Amazon is using traditional tricks to market its Kindle Paperwhite
January 13, 2017 3 Comments Amazon kindle fire Customer Service Phone Number,Amazon kindle technical support,Kindle customer support helptechie

Amazon usually employs all that’s latest and forward-looking about retail, but it recently used a decidedly traditional approach to marketing its latest Kindle Paperwhite e-reader this fall.

Last year, the company starts a few months “Read it to Believe it” tour across America. The first city is the New York, which will took place from Thursday to Sunday last year, where passers-by were invited to examine the e-reader and ask questions of Amazon people firsthand. Those who did so would also receive a coupon for $5 off a device of their own.

Apparently the tour took the e-reader across several states and cities including Philadelphia, Pittsburgh, New Jersey, San Francisco, San Diego, Los Angeles and Sacramento, Calif. Most stops were at the malls even the Garden state Plaza in new Jersey and Galleria at Roseville in Sacramento were used for the tour.
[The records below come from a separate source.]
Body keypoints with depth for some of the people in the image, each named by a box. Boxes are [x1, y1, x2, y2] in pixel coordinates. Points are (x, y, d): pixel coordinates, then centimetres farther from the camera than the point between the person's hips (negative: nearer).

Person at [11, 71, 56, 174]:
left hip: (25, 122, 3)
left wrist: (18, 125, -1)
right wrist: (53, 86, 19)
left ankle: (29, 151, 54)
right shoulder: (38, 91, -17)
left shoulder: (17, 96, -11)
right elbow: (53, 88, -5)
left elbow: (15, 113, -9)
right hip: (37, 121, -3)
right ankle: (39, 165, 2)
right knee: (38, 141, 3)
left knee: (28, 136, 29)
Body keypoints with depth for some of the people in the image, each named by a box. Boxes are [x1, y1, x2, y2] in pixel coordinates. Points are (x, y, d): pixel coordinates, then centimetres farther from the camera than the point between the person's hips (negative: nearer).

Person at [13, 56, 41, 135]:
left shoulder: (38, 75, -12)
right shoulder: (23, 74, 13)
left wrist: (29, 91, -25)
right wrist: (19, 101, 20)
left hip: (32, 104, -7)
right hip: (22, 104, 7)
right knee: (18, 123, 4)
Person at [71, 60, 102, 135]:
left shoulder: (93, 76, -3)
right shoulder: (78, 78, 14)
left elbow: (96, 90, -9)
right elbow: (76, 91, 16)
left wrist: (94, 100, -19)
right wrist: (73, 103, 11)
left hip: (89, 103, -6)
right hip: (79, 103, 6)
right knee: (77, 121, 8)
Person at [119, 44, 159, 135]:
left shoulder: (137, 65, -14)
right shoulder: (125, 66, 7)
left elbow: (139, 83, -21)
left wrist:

Amazon already had actual retail presence at chains including Best Buy and Staples, but it was looking for more hands-on approach – and wanted to collect customer feedback in the process.
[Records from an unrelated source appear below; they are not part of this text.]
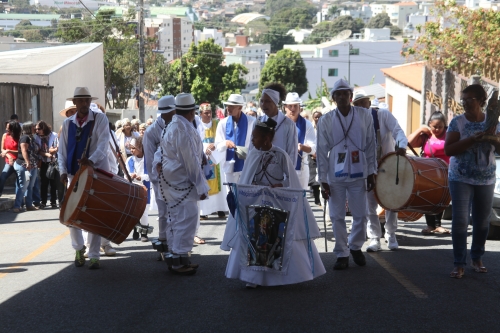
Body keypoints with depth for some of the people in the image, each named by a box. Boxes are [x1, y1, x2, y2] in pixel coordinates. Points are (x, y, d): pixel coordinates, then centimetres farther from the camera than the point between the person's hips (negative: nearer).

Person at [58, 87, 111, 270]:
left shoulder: (100, 119, -2)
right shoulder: (68, 123, 10)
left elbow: (103, 144, -15)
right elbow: (62, 149, 8)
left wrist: (91, 160, -33)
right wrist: (63, 170, -7)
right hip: (74, 173, 3)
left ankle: (94, 256, 9)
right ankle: (79, 248, 25)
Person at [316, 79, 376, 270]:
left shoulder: (364, 116, -1)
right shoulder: (325, 121, -2)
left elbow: (370, 145, 4)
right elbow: (322, 151, 0)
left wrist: (371, 173, 4)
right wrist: (323, 180, -2)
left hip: (358, 174, 0)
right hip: (335, 175, 0)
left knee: (360, 215, 6)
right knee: (337, 217, 4)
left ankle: (356, 247, 30)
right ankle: (342, 254, 17)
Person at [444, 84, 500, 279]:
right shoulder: (457, 122, -7)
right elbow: (448, 150, -14)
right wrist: (472, 140, -25)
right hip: (461, 179, -3)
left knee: (482, 221, 11)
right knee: (460, 220, -8)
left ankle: (477, 259, 29)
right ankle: (459, 264, -2)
In May last year, the company said it started with focus groups with customers who were avid book readers but did not have Kindle e-readers. Amazon gave participants their own device for two weeks and some credit to buy e-books. At the end of it all, Amazon surveyed participants on their experiences and offered to let them keep the device or receive $100 instead.

Most of the participants keep the e-reader, surprised by features long advertised by Amazon and that exactly was the reaction of many people as found by kindle customer service. Amazon concluded it needs to get the device in more customers’ hands to show its profits.

Neil Lindsay, VP of marketing at Amazon, said Amazon isn’t expecting to reach a specific number of people; the company is just hoping to get the device “in as many hands as possible.” While Amazon is hoping the events will drive sales.